Advanced tutorial (coding knowledge required)
Note: The HTTP adapter is split into two connectors - Basic and OAuth2.
Different applications support different authentication structures.
Workato enables you to communicate with various apps by handling the authentication portion of a request in the connections section. HTTP and HTTP (OAuth2) have different approaches to authentication.
No authentication is required. You may skip the 'connection' portion.
Typically, a basic authentication requires a username and password combination when making requests, which is encoded with Base64 in transit.
Some APIs use a variation of the standard Basic access authentication. For example, Close.io API expects an API Key generated in the individual User’s account. It should be used as a username with a blank password in the standard basic authentication format.
Header Authentication can be used when you have a generated token ready for use. All you'll need to do is add this token to the Header authorization field with the appropriate key name.
This connection type is useful when the authentication structure is based on validating an API key as a parameter. What you need to do is to add the parameter key/value pair in the params authorization field and you are good to go.
If the API you intend to connect to does not follow any of the conventional authentication structure, fret not!
We provide custom type authentication for that reason. It includes all typical fields and components of connections available in all the previous types. You can adjust the appropriate fields to suit the desired application authentication structure.

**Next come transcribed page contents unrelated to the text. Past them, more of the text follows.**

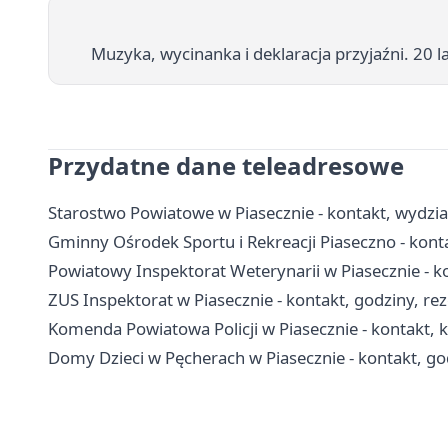
Muzyka, wycinanka i deklaracja przyjaźni. 20 l
Przydatne dane teleadresowe
Starostwo Powiatowe w Piasecznie - kontakt, wydzia
Gminny Ośrodek Sportu i Rekreacji Piaseczno - kont
Powiatowy Inspektorat Weterynarii w Piasecznie - 
ZUS Inspektorat w Piasecznie - kontakt, godziny, re
Komenda Powiatowa Policji w Piasecznie - kontakt, k
Domy Dzieci w Pęcherach w Piasecznie - kontakt, go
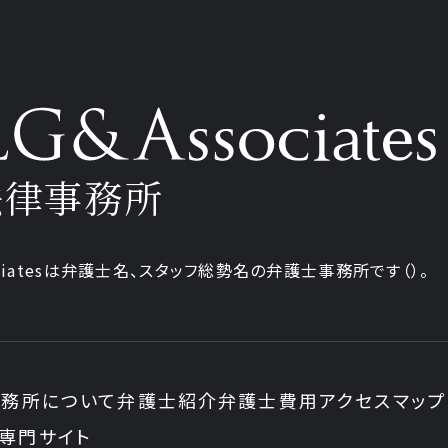
法律事務所
iatesは弁護士
名、
スタッフ
総勢
名の弁護士事務所です
（
）。
務所について
弁護士紹介
弁護士費用
アクセスマップ
専門サイト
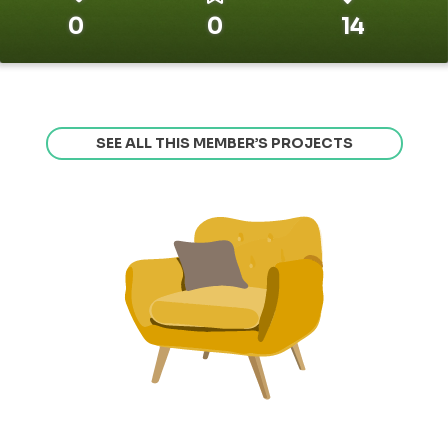
0
0
14
SEE ALL THIS MEMBER’S PROJECTS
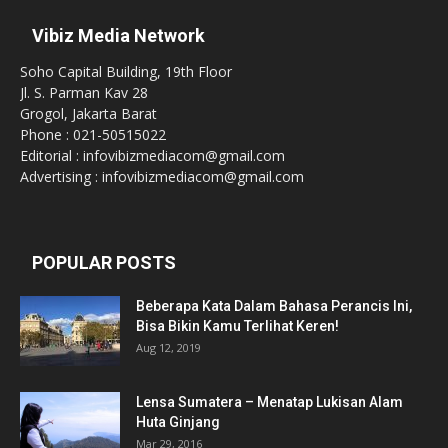
Vibiz Media Network
Soho Capital Building, 19th Floor
Jl. S. Parman Kav 28
Grogol, Jakarta Barat
Phone : 021-50515022
Editorial : infovibizmediacom@gmail.com
Advertising : infovibizmediacom@gmail.com
POPULAR POSTS
Beberapa Kata Dalam Bahasa Perancis Ini,
Bisa Bikin Kamu Terlihat Keren!
Aug 12, 2019
Lensa Sumatera – Menatap Lukisan Alam
Huta Ginjang
Mar 29, 2016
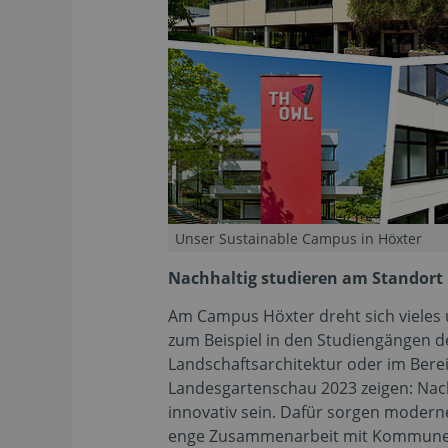
Unser Sustainable Campus in Höxter
Nachhaltig studieren am Standort
Am Campus Höxter dreht sich vieles 
zum Beispiel in den Studiengängen 
Landschaftsarchitektur oder im Berei
Landesgartenschau 2023 zeigen: Nac
innovativ sein. Dafür sorgen modern
enge Zusammenarbeit mit Kommune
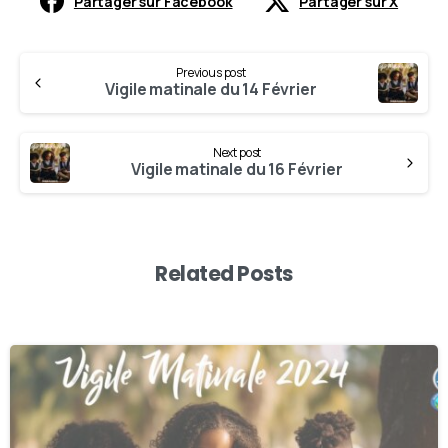
Partager sur Facebook
Partager sur X
Previous post
Vigile matinale du 14 Février
Next post
Vigile matinale du 16 Février
Related Posts
-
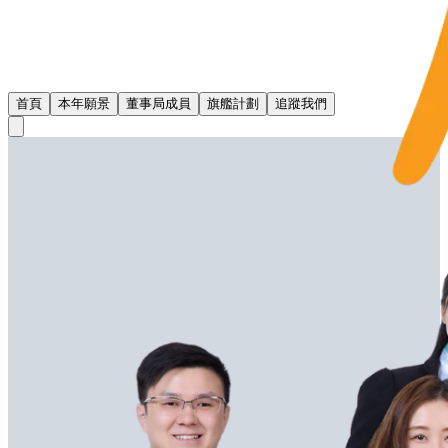
首頁
本年願景
董事局成員
旗艦計劃
追蹤我們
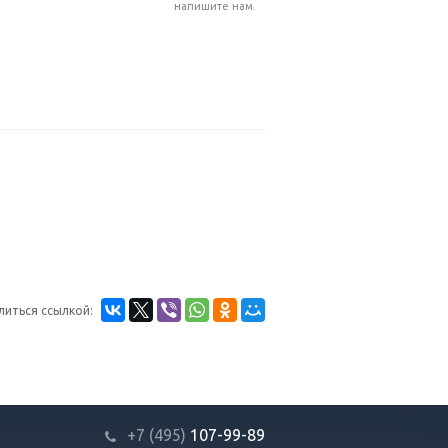
напишите нам.
литься ссылкой:
+7 (495)
107-99-89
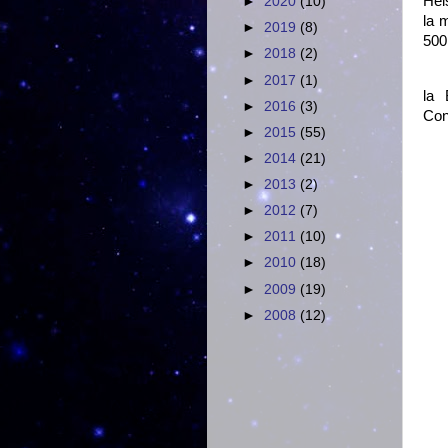
Hei
►
2020
(10)
la 
►
2019
(8)
500
►
2018
(2)
►
2017
(1)
la 
►
2016
(3)
Con
►
2015
(55)
►
2014
(21)
►
2013
(2)
►
2012
(7)
►
2011
(10)
►
2010
(18)
►
2009
(19)
►
2008
(12)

For a more secure method of authentication, we recommend using OAuth 2.0. It is an open standard and is generally a more secure way for users to log into third party websites without exposing their credentials.
The HTTP (OAuth2) connector supports the authorization code grant variant of the OAuth2 standard.
Required components in OAuth 2.0 type connection:
Client_id and client_secret
Redirect URI will be appended to the authorization request by the framework, so there is no need to include it. If the application requires that you register the redirect URI beforehand, use: https://www.workato.com/oauth/callback
Some APIs require that you include certain parameters in the authorization URL. Common examples are response_type (“code” or “token”) and scope (“read”, “write”, “admin”, etc).
A HTTP Action is a REST request to a Application API endpoint. It is executed during a run of the recipe.
Endpoint URL of the REST request.
Additional HTTP request Headers. If there is a constant HTTP request Headers for each REST Request, consider moving this component to the Authentication portion.
Payload attached to the REST request. Can be in XML or JSON Format
Raw HTTP response body
Parse response as JSON
Parse response as XML
Define your sample output (format should abide by the output type defined earlier) This sample output is crucial because it defines a schema for the action. The schema is then used as data pills for mapping (refer to the right side of the image for example of a sample output from a previous step)
This name is an identifier for your dedicated webhook endpoint. Input here will change the webhook URL show at the top of the trigger. This Webhook URL is used to pick up real-time events posted from webhook events from your application.
Note: Some APIs require that you “register” or “subscribe” to a webhook subscription before events can be posted to this endpoint.
PUT/POST with JSON Payload
PUT/POST with XML Payload
PUT/POST with FORM encoded Payload
Similar to sample output (above), this component defines the schema of the trigger. It allows you to use the data from the output of a trigger event in the form of a data pill. Make sure that the format is identical to the actual output data, if not, the data pills used in subsequent steps will not behave as expected.